Investors : Risk
When considering Private Placement investments you need to consider various risks including the following:
Your investment may lose value - The private placements you are investing in on our site are start-up and early-stage companies that are looking to launch a product or service and many times they do not have a proven track record.
Your investment may be illiquid - By investing in private placements you are required to hold on to the stock for at least one year before you can sell it. At that time there might not be a investor that is interested in your stock so you might not be able to sell.

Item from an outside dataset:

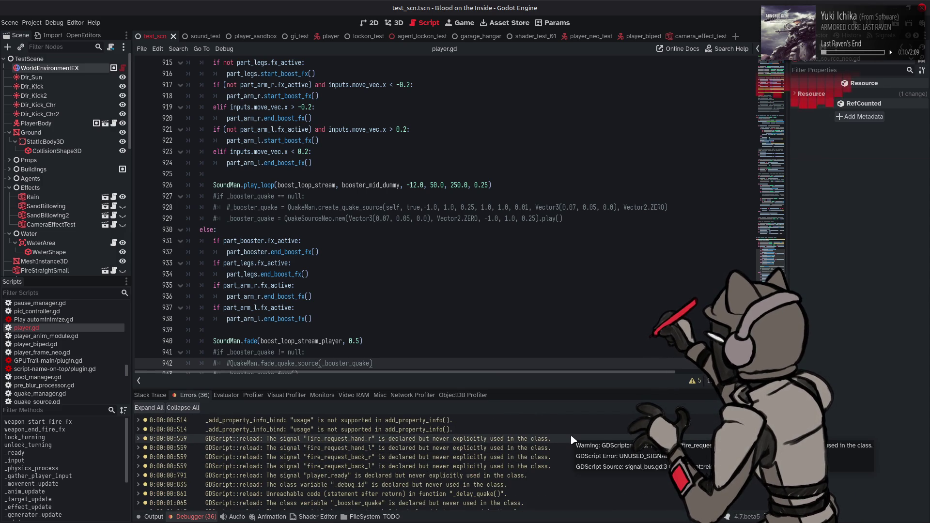
{"action": "left_click", "coordinate": [474, 494]}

Private Placement companies are not required to report on their financial status quarterly like public companies - The companies that we place on the website have committed to us that they will update their shareholders with how the company is performing but there is no guarantee that they will.
Private Placement companies are not subject to the same regulatory requirements as a public company - When a company goes public they are required to disclose specific information in a 10K as well as must they must adhere to the Sarbanes-Oxley Act which a private company does not have to do.

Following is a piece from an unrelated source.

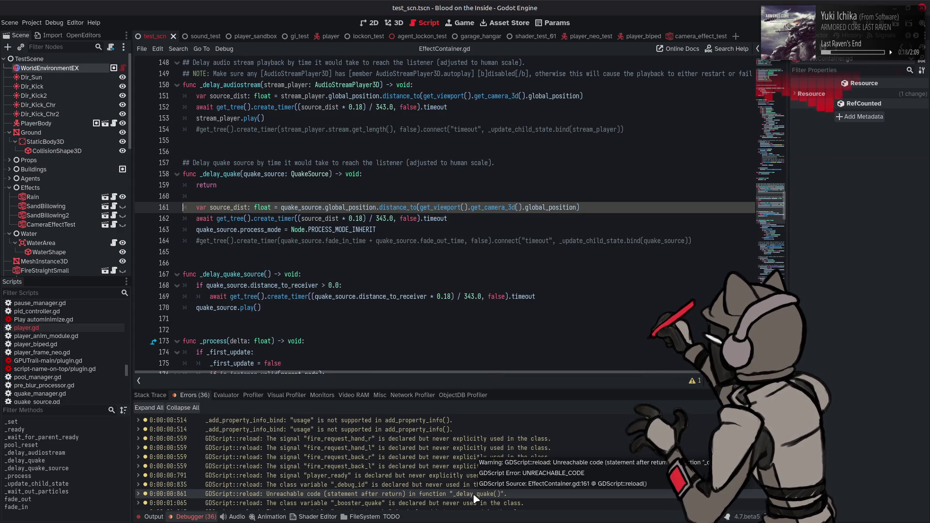
{"action": "left_click", "coordinate": [470, 503]}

A PRIVATE INVESTMENT'S OFFERING MEMORANDUM (PPM) DESCRIBES THE VARIOUS RISKS AND CONFLICTS OF INTEREST RELATING TO AN INVESTMENT IN THE SPECIFIC OFFERING AND TO ITS OPERATIONS. YOU SHOULD READ THE OFFERING MEMORANDUM CAREFULLY TO DETERMINE WHETHER AN INVESTMENT IS SUITABLE FOR YOU IN LIGHT OF, AMONG OTHER THINGS, YOUR FINANCIAL SITUATION, NEED FOR LIQUIDITY, TAX SITUATION, RISK TOLERANCE AND YOUR OTHER INVESTMENTS.
KEEP IN MIND THAT THE PAST PERFORMANCE OF ANY INVESTMENT IS NOT NECESSARILY INDICATIVE OF FUTURE RESULTS. YOU SHOULD ONLY COMMIT RISK CAPITAL TO AN INVESTMENT WHICH MEANS MONEY THAT YOU CAN LOSE. PRIVATE PLACEMENT INVESTMENTS ARE NOT FOR EVERYONE AND ENTAIL RISKS THAT ARE DIFFERENT FROM MORE TRADITIONAL INVESTMENTS. YOU SHOULD OBTAIN INVESTMENT AND TAX ADVICE FROM YOUR ADVISERS BEFORE DECIDING TO INVEST.